A highlight of the launch event was the announcement of the first building to receive a NABERS UK rating: Toronto Square in Leeds, owned by Grosvenor, with the building achieving a 4.5 Star Rating. This emphasised how we are at the start of the next phase of the journey. Building owners must step up to obtain voluntary ratings. Robert’s presentation described some basic steps that should be taken now to get ready to do this.

Mandatory ratings?

There is momentum and a view these are ratings the property and construction industries can work with. But should the government introduce mandatory ratings as it promised to do by April this year in its March 2020 consultation? This was the topic of lively debate during the panel discussion at the launch.

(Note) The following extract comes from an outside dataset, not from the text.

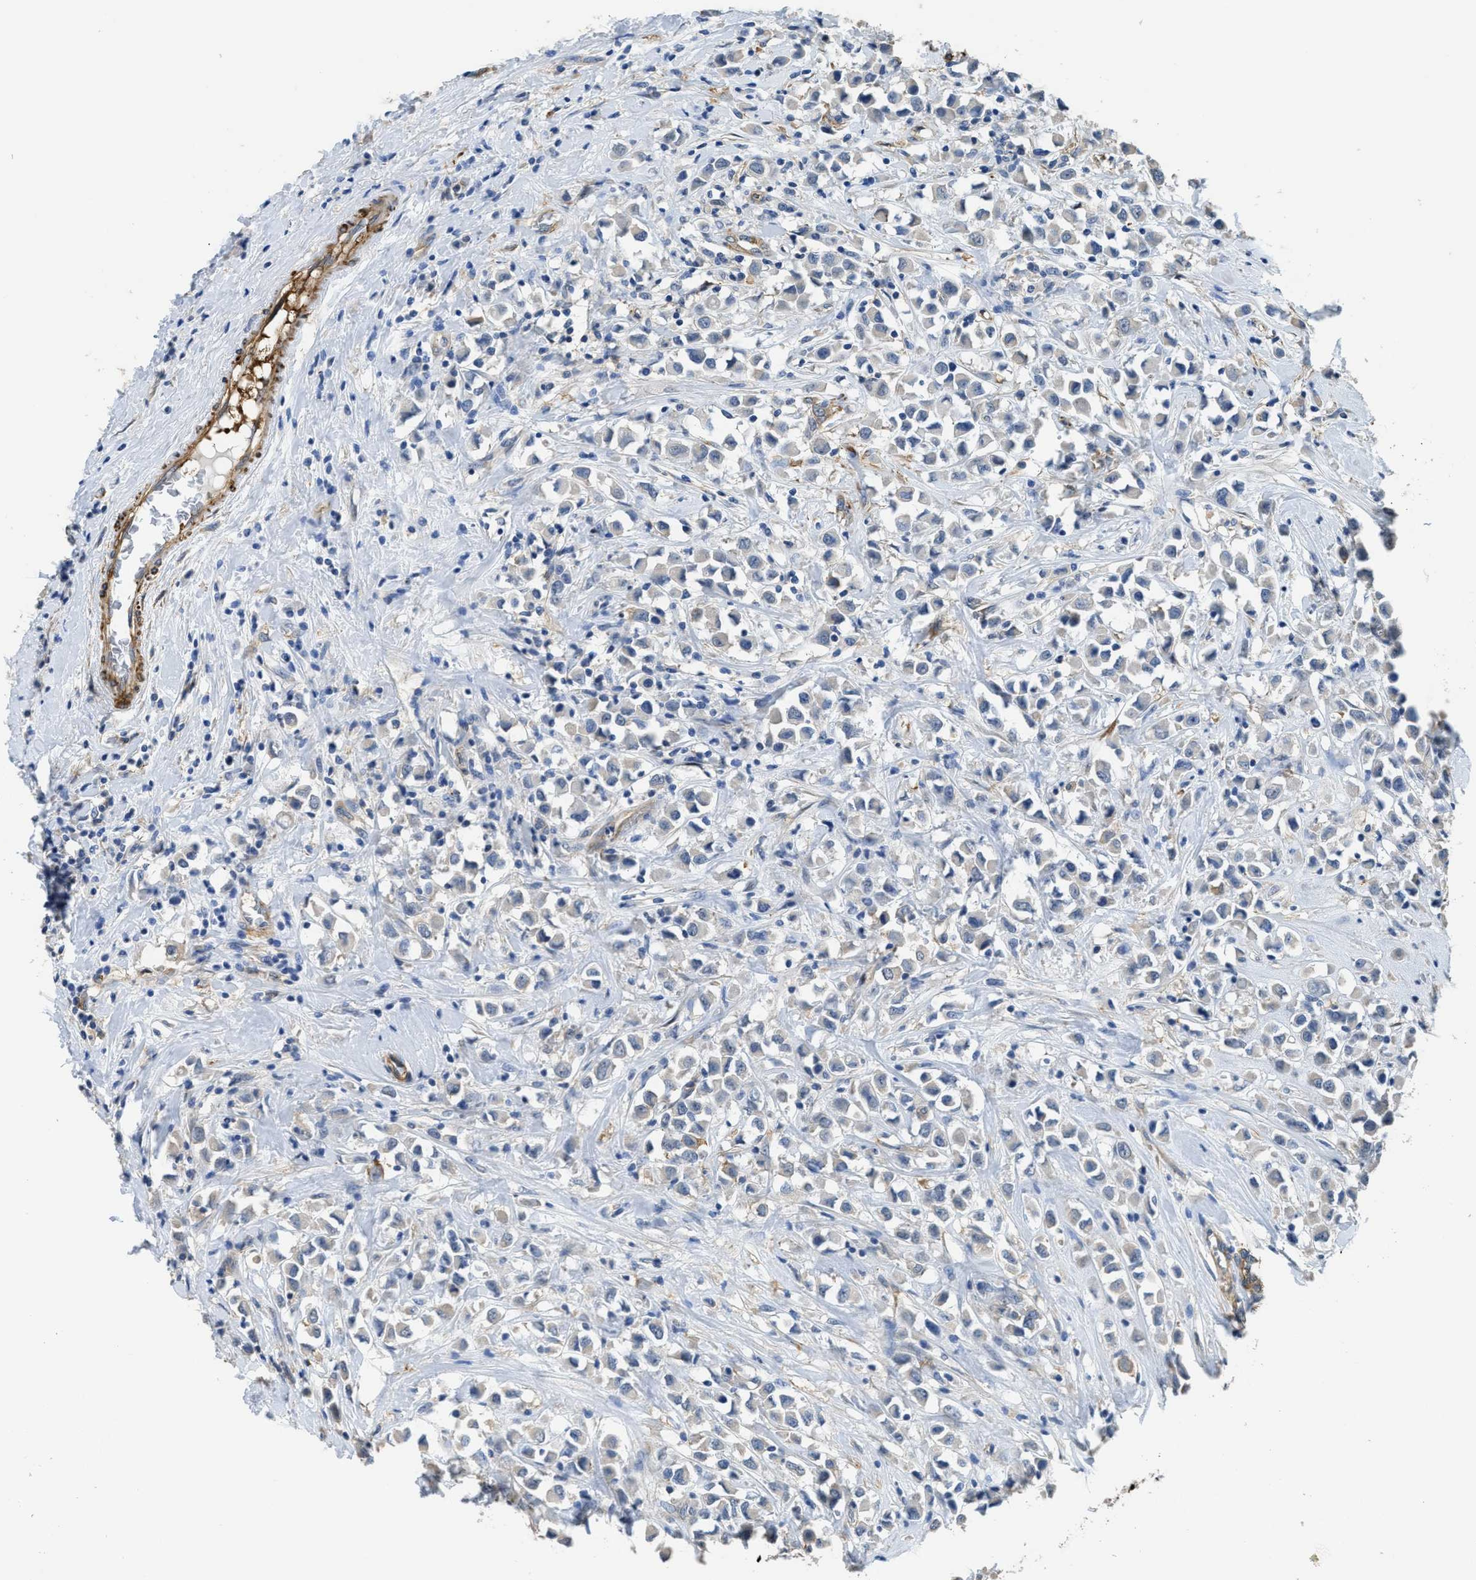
{"staining": {"intensity": "negative", "quantity": "none", "location": "none"}, "tissue": "breast cancer", "cell_type": "Tumor cells", "image_type": "cancer", "snomed": [{"axis": "morphology", "description": "Duct carcinoma"}, {"axis": "topography", "description": "Breast"}], "caption": "Immunohistochemical staining of human breast cancer (infiltrating ductal carcinoma) exhibits no significant staining in tumor cells.", "gene": "ZSWIM5", "patient": {"sex": "female", "age": 61}}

Mandatory ratings may need to be simpler (DECs 2.0 aligned with NABERS UK), but at the very least government should allow NABERS UK ratings to be a route to compliance and mandatory for buildings > 4,000 m2 NIA initially (for example) with a timetable for ratcheting down that threshold. In Australia, mandatory NABERS ratings were introduced in 2010 with a 2,000 m2 NIA threshold, after a 10 year voluntary lead-in period. The threshold was reduced to 1,000 m2 in 2017. The UK is learning from that experience and can act much more rapidly. No one needs reminding that time is the one resource we cannot increase in the race to halve emissions by 2030.